Tool-equipped filter agents

In Python, filter supports agent=docetl.Agent(...) just like map. The filter agent can call tools over multiple turns, then returns the filter's single boolean output field. DocETL drops that boolean field from kept rows.

import docetl

@docetl.tool
def has_active_legal_hold(account_id: str) -> bool:
    """Return whether an account is currently under legal hold."""
    return account_id in {"acct_1042", "acct_7788", "acct_9910"}

agent = docetl.Agent(tools=[has_active_legal_hold], max_turns=5, max_tool_calls=3)

frame = frame.filter(
    prompt=(
        "Keep only records that require compliance review. Use "
        "has_active_legal_hold for account {{ input.account_id }} and consider "
        "the event text: {{ input.event_text }}"
    ),
    output={"schema": {"keep": "bool"}},
    model="azure/gpt-4o-mini",
    agent=agent,
)

Agent configs are Python-only and cannot be exported to YAML. Filters with agent= cannot currently be combined with cascade, because cascades use a separate proxy/oracle execution path.

See the Python API reference for the full API and the Tool-Equipped Agents tutorial for an end-to-end tool-equipped pipeline.

Model Cascade (cost reduction)

A cascade block runs a cheap proxy model on all items first and only escalates uncertain cases to the expensive oracle model, with a statistical quality guarantee.

- name: is_relevant
  type: filter
  model: gpt-4o
  prompt: "Is this document about climate policy? {{ input.text }}"
  output: { schema: { keep: "bool" } }
  cascade:
    proxy_model: gpt-4o-mini
    target: 0.95
pipeline = pipeline.filter(
    name="is_relevant",
    model="gpt-4o",
    prompt="Is this document about climate policy? {{ input.text }}",
    output={"schema": {"keep": "bool"}},
    cascade={"proxy_model": "gpt-4o-mini", "target": 0.95},
)
Parameter Description Default
proxy_model The cheap model for the proxy pass (required)
guarantee accuracy, precision, recall, or precision+recall recall
target Target value for the guarantee metric, in (0, 1) (required)
delta Failure probability; guarantee holds w.p. 1 - delta 0.05
label_budget Max oracle calls spent learning the threshold 400

proxy_model can be a chat model (scored by logprobs) or an embedding model like text-embedding-3-small (a logistic head is fitted on an oracle-labeled slice of the budget — far cheaper per item for high-volume topical filters).

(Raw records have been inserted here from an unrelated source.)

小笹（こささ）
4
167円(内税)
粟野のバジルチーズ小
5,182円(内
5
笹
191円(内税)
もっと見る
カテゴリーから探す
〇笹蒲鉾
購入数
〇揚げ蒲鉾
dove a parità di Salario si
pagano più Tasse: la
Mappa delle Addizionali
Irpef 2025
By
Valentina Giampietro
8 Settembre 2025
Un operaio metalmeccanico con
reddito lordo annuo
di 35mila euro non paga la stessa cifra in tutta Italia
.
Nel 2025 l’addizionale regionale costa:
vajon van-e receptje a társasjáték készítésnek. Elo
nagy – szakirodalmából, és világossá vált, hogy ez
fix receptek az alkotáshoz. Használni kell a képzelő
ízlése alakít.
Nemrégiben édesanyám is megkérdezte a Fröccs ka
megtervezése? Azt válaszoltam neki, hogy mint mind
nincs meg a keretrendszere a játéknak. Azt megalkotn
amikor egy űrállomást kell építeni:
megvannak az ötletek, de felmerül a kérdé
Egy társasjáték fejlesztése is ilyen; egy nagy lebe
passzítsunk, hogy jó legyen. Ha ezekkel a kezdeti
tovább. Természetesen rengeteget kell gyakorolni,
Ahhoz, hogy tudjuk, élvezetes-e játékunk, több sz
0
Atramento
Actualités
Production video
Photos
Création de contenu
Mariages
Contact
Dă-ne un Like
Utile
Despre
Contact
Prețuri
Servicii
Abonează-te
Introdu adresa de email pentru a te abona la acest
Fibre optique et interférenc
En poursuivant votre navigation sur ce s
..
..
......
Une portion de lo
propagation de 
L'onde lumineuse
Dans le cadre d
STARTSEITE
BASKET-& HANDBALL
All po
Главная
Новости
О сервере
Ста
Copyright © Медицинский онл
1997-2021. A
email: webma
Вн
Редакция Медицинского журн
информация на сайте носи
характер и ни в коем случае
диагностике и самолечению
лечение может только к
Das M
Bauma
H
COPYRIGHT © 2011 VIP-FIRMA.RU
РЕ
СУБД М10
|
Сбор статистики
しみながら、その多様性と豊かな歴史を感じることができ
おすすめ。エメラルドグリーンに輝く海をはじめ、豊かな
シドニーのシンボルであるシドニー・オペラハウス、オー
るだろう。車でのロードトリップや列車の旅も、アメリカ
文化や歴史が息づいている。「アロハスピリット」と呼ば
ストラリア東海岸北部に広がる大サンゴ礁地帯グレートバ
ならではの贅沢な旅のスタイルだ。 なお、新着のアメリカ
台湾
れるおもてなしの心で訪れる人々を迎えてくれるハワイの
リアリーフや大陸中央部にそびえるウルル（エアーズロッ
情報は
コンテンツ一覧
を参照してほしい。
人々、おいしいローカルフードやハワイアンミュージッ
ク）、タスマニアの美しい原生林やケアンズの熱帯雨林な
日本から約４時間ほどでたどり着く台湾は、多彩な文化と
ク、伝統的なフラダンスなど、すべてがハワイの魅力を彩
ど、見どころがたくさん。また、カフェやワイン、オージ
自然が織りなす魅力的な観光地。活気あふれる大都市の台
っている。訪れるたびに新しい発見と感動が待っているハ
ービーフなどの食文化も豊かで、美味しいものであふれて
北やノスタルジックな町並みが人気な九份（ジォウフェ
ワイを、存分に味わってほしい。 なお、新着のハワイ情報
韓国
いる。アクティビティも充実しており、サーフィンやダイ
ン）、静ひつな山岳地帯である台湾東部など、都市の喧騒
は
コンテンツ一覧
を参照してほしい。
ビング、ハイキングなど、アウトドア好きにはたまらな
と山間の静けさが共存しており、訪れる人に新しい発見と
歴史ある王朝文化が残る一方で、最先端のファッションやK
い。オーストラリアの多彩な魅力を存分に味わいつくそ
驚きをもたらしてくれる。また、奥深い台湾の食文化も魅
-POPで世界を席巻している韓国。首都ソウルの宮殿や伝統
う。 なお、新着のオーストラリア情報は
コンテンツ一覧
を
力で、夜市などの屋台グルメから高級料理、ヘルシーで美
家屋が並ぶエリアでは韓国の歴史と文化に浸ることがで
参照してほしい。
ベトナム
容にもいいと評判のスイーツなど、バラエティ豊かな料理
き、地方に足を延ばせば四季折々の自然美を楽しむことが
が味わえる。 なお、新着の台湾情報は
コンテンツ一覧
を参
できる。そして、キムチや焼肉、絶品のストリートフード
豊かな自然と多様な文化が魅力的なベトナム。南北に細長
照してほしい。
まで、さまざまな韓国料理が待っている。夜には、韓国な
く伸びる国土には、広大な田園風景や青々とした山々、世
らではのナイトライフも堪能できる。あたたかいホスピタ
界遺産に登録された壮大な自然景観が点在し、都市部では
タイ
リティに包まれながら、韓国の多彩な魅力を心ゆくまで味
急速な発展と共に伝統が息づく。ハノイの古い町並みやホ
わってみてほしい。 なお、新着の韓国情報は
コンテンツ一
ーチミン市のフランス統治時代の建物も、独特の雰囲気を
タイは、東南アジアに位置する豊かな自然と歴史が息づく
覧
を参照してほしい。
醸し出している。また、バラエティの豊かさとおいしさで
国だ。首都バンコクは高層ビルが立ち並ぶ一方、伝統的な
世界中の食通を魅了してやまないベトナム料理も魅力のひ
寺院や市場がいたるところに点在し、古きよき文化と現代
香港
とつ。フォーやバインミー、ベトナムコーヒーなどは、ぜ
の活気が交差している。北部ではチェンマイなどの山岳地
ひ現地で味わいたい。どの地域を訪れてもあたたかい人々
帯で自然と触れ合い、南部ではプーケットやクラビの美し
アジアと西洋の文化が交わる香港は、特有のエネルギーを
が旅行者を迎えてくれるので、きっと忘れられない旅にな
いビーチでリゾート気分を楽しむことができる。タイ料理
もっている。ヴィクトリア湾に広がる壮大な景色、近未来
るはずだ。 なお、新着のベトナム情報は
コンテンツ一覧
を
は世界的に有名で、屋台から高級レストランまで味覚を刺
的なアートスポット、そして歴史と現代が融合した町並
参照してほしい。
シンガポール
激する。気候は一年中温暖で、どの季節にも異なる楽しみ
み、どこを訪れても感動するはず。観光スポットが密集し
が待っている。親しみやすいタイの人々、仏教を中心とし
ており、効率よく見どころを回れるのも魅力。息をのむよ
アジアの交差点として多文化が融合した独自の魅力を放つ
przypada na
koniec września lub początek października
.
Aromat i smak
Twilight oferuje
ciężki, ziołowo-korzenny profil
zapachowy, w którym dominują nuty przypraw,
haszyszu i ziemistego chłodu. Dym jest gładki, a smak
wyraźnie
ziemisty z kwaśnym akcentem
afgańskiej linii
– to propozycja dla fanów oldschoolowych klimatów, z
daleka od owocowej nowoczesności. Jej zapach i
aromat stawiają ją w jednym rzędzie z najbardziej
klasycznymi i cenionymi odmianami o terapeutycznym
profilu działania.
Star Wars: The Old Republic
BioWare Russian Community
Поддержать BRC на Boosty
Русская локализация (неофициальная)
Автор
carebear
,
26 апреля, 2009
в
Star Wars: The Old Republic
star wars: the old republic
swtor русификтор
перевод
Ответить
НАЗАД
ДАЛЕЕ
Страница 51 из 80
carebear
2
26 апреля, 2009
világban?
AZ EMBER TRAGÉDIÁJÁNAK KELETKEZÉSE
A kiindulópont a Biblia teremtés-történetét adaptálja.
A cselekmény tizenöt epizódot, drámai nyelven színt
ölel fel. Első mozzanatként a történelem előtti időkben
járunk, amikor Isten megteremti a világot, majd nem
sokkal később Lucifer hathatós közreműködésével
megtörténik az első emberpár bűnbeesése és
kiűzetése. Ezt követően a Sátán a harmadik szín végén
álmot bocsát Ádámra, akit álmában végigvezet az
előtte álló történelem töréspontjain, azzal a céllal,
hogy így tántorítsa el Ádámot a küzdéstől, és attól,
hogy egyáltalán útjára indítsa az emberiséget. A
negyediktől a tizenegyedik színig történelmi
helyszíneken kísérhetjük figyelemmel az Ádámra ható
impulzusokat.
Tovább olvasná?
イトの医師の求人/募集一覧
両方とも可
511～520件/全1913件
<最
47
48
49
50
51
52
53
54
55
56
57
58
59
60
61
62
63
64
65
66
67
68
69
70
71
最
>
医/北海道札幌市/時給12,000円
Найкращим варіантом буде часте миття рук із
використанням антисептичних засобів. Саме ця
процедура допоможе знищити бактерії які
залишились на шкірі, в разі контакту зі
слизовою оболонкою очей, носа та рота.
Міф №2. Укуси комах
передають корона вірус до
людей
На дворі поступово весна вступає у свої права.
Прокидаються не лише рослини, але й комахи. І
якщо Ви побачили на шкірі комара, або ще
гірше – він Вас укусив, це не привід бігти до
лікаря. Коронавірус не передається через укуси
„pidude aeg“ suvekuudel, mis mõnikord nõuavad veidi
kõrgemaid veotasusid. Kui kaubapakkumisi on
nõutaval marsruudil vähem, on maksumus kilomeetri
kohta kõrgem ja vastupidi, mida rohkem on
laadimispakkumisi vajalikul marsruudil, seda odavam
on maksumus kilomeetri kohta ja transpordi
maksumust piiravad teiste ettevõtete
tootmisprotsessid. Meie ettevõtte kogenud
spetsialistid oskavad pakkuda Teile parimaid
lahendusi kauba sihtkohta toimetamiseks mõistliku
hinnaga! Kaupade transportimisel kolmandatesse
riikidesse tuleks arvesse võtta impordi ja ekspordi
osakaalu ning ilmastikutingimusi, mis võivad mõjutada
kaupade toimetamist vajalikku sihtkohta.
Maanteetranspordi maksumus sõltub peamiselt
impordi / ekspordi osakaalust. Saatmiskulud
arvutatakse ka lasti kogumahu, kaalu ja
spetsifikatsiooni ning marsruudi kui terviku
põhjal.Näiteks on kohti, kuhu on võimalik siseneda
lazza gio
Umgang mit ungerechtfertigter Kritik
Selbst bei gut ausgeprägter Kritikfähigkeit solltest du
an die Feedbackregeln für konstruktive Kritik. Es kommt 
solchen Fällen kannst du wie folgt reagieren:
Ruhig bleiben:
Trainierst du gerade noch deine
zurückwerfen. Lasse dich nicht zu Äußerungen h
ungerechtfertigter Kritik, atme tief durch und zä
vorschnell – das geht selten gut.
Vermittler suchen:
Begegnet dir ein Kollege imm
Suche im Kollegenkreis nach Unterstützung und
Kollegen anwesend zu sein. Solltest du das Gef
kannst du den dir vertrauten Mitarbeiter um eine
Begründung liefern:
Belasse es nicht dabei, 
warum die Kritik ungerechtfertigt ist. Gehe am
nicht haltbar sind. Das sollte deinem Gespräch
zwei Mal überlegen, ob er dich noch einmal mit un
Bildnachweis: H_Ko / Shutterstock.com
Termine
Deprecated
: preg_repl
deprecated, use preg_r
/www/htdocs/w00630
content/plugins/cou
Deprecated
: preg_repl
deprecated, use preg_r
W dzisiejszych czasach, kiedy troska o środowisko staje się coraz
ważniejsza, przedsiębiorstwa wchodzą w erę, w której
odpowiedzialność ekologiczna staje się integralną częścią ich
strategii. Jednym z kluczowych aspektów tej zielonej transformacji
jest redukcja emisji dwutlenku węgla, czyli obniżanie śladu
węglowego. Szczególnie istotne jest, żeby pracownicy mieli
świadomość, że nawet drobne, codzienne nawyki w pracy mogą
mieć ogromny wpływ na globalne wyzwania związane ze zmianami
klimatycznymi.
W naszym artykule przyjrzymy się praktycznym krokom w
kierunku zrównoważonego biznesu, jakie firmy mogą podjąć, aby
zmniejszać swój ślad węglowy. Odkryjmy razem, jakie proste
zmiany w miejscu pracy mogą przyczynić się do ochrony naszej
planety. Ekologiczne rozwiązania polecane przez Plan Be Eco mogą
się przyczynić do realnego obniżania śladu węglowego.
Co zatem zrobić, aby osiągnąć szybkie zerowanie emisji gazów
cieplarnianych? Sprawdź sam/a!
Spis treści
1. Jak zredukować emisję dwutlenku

See Model Cascades with BARGAIN for full details, guarantee explanations, and examples.

Limiting filtered outputs

For filter, limit counts only retained documents (boolean output true). DocETL evaluates inputs until it has collected limit passing documents, then stops scheduling LLM calls — so you can request "the first N matches" without scoring the entire dataset.

Validation

For more details on validation techniques and implementation, see operators.

Best Practices

  1. Boolean Output: The output schema must have exactly one boolean field; write the prompt so the LLM produces a clear true/false judgment.
  2. Data Flow Awareness: Unlike Map, Filter reduces the size of your dataset.